Explanation of symbols

  DESCRIPTION OF SYMBOLS 1 Inkjet recording device 1a Inkjet head control device 3 Inkjet head 7 Carriage (relative movement means) 32 Control circuit 44 Piezoelectric ceramic plate (piezoelectric body) 51 Nozzle plate (nozzle) 63 Control section (pulse width acquisition means) 64 Head temperature detection (Temperature state quantity acquisition means) 65 storage section (storage means) 67 ink information acquisition section (ink information acquisition means)

Claims (8)

An inkjet head control device that controls an inkjet head that ejects ink onto a recording medium in response to a drive voltage pulse,
An inkjet head control apparatus comprising: a pulse width acquisition unit that acquires a pulse width of the drive voltage pulse according to an ink type that is the type of ink. An inkjet head control device that controls an inkjet head that ejects ink onto a recording medium in response to a drive voltage pulse,
An inkjet head control apparatus comprising: a pulse width acquisition unit configured to acquire a pulse width of the drive voltage pulse in accordance with an ink state quantity that is the ink state quantity.
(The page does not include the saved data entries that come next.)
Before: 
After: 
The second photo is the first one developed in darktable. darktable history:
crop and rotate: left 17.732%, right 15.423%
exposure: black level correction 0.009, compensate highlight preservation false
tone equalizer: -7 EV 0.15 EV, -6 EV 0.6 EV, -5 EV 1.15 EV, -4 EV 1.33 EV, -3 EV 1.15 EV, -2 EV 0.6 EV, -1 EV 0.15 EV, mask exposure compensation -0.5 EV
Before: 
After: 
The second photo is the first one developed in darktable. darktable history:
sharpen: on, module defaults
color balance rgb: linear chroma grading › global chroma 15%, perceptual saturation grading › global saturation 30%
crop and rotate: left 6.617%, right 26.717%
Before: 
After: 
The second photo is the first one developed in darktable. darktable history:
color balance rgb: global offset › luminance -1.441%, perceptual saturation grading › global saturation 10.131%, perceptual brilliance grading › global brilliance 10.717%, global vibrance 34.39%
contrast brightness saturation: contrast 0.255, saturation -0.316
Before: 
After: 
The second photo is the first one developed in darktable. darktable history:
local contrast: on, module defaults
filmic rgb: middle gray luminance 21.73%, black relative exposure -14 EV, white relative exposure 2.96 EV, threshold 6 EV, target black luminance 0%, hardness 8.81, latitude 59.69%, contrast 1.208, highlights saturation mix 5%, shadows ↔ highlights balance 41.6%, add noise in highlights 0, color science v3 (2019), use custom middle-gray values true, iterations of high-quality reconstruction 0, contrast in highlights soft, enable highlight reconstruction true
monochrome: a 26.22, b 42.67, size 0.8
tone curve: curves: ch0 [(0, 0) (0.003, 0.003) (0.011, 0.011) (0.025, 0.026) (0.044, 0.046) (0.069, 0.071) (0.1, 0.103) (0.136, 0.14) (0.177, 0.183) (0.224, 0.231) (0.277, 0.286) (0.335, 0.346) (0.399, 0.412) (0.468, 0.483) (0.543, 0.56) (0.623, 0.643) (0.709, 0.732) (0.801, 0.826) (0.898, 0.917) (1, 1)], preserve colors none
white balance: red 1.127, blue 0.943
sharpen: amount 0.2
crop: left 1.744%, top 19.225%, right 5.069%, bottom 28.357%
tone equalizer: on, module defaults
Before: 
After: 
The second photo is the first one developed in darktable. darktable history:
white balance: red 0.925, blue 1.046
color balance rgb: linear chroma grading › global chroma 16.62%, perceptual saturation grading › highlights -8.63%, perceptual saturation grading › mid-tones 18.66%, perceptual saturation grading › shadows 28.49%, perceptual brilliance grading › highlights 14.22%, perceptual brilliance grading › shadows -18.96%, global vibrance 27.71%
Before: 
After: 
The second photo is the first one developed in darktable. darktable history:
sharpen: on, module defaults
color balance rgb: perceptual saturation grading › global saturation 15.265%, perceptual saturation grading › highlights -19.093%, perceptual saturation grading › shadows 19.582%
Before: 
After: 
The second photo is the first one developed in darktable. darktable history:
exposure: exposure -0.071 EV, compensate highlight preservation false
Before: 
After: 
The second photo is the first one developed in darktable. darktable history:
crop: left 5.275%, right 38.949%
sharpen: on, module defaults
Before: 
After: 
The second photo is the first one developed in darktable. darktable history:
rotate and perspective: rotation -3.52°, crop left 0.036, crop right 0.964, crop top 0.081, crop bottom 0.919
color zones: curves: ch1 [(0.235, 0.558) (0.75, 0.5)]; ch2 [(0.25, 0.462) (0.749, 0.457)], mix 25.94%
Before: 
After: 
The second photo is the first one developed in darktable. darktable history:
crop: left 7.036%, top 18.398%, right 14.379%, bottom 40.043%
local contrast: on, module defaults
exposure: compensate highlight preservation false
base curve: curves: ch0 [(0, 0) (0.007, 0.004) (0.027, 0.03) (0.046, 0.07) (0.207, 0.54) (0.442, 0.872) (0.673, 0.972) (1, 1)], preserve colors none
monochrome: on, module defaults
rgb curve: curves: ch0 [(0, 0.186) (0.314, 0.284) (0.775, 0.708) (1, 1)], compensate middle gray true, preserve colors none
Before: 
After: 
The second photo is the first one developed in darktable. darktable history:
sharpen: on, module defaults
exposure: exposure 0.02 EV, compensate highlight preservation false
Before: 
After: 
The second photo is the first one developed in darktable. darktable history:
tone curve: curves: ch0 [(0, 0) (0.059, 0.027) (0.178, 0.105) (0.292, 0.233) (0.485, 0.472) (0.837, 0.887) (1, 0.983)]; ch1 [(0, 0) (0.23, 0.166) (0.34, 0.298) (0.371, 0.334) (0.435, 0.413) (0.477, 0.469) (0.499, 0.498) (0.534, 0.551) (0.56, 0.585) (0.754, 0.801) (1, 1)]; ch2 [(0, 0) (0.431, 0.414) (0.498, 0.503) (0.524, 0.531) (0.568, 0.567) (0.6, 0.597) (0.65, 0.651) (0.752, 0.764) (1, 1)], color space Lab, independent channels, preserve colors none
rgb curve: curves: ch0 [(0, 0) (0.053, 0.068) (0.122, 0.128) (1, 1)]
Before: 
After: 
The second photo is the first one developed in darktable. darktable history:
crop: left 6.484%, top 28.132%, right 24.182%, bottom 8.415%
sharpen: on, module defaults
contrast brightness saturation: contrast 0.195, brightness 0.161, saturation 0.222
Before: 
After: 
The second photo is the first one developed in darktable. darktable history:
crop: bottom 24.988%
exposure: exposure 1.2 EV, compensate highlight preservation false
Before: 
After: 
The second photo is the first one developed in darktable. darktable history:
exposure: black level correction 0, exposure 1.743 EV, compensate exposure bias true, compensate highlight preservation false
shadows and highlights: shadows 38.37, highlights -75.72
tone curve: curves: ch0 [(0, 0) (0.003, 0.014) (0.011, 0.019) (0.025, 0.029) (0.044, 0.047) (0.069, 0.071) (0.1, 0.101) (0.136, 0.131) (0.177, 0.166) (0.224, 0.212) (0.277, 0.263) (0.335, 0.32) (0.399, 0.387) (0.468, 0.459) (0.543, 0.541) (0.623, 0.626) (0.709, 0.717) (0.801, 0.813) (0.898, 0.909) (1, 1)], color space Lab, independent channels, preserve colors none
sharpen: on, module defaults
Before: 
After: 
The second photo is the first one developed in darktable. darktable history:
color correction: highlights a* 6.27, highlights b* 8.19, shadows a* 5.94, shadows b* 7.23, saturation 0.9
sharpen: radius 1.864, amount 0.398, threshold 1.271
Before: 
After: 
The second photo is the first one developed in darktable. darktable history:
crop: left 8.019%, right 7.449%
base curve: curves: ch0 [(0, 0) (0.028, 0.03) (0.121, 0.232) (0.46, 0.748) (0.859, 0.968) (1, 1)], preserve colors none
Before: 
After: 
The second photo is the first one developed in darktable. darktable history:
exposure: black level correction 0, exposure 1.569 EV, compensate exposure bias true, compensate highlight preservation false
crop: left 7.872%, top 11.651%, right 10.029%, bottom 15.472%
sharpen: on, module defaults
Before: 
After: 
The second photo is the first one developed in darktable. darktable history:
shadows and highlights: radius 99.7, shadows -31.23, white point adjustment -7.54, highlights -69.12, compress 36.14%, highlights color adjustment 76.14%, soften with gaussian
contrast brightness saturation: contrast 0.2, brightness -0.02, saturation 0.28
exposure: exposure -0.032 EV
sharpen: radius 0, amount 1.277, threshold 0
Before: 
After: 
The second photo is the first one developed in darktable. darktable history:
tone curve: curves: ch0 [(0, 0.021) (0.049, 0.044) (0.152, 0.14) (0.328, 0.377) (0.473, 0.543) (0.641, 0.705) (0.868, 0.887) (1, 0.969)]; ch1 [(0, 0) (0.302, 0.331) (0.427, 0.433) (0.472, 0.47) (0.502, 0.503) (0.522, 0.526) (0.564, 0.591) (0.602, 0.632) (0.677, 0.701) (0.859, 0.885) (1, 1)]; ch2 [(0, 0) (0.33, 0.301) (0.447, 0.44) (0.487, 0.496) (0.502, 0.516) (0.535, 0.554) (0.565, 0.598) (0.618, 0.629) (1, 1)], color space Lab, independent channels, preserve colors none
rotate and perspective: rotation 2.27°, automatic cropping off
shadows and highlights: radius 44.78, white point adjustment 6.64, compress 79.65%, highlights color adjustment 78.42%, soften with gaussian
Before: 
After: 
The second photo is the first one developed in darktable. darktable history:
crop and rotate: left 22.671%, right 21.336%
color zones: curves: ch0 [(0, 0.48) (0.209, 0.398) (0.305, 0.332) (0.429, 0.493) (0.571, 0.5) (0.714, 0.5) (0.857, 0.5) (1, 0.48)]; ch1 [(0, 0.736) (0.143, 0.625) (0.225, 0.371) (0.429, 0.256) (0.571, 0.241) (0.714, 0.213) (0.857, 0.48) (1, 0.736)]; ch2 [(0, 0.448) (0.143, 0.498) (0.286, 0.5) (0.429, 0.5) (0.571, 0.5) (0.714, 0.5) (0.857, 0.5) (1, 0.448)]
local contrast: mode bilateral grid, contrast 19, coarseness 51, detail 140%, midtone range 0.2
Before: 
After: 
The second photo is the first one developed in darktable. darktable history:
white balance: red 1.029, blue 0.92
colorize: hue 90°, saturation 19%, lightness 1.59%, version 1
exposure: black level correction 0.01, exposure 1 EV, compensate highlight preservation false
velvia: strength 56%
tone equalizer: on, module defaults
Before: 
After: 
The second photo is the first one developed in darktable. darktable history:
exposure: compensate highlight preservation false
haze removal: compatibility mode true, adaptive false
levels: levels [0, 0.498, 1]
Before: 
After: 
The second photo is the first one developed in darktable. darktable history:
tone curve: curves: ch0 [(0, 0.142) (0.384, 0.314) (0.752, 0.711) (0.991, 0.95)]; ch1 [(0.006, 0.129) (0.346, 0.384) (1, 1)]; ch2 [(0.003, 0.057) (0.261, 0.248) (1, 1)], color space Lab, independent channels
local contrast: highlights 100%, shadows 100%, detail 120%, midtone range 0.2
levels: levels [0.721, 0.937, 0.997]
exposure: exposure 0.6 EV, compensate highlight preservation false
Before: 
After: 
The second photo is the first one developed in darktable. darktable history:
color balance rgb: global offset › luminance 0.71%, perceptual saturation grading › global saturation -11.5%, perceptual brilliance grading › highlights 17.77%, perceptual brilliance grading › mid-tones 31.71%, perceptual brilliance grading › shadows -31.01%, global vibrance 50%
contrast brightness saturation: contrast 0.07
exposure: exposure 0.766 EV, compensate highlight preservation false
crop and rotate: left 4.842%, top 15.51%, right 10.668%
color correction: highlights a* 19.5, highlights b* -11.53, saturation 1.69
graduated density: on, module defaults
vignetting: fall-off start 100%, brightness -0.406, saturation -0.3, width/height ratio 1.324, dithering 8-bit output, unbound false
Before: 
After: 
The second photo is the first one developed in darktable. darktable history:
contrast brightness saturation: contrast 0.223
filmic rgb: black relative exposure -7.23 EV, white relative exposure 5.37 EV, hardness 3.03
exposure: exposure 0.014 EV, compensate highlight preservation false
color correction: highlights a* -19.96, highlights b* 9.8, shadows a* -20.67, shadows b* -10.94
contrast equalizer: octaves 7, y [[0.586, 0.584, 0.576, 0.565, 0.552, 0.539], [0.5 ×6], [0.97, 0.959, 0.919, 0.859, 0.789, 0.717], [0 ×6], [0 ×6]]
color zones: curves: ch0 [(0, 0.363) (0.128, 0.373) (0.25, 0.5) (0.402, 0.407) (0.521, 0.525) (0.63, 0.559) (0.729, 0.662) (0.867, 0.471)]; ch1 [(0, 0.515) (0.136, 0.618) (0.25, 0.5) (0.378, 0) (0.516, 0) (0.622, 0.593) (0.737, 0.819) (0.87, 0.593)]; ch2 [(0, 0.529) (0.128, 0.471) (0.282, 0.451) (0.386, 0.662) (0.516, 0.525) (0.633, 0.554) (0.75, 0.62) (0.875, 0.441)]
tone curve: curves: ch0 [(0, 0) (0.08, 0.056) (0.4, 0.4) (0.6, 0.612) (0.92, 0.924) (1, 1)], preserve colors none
An inkjet head control device that controls an inkjet head that ejects ink onto a recording medium in response to a drive voltage pulse,
An inkjet head control apparatus comprising: a pulse width acquisition unit configured to acquire a pulse width of the drive voltage pulse in accordance with an ink type as the ink type and an ink state amount as the ink state amount. Storage means for storing data of correspondence relationship between the ink type and the pulse width of the drive voltage pulse;
An ink type acquisition means for acquiring the ink type;
The pulse width acquisition unit searches the data stored in the storage unit based on the ink type acquired by the ink type acquisition unit, and selects the pulse width corresponding to the ink type. The control device for an ink jet head according to claim 1, wherein:   4. The ink jet head control apparatus according to claim 2, wherein the ink state quantity is a temperature state quantity related to a temperature of the ink. A temperature state quantity acquisition means for acquiring the temperature state quantity of the ink;
The pulse width acquisition unit acquires the pulse width that changes in an increasing trend as the temperature of the ink rises based on the temperature state amount acquired by the temperature state amount acquisition unit. The inkjet head control apparatus according to claim 5.   An ink jet head comprising the ink jet head control device according to claim 1, wherein the ink is ejected onto the recording medium in accordance with the drive voltage pulse.   A control device for an ink jet head according to any one of claims 1 to 6, or an ink jet head according to claim 7, and a relative movement means for relatively moving the recording medium and the ink jet head. An ink jet recording apparatus.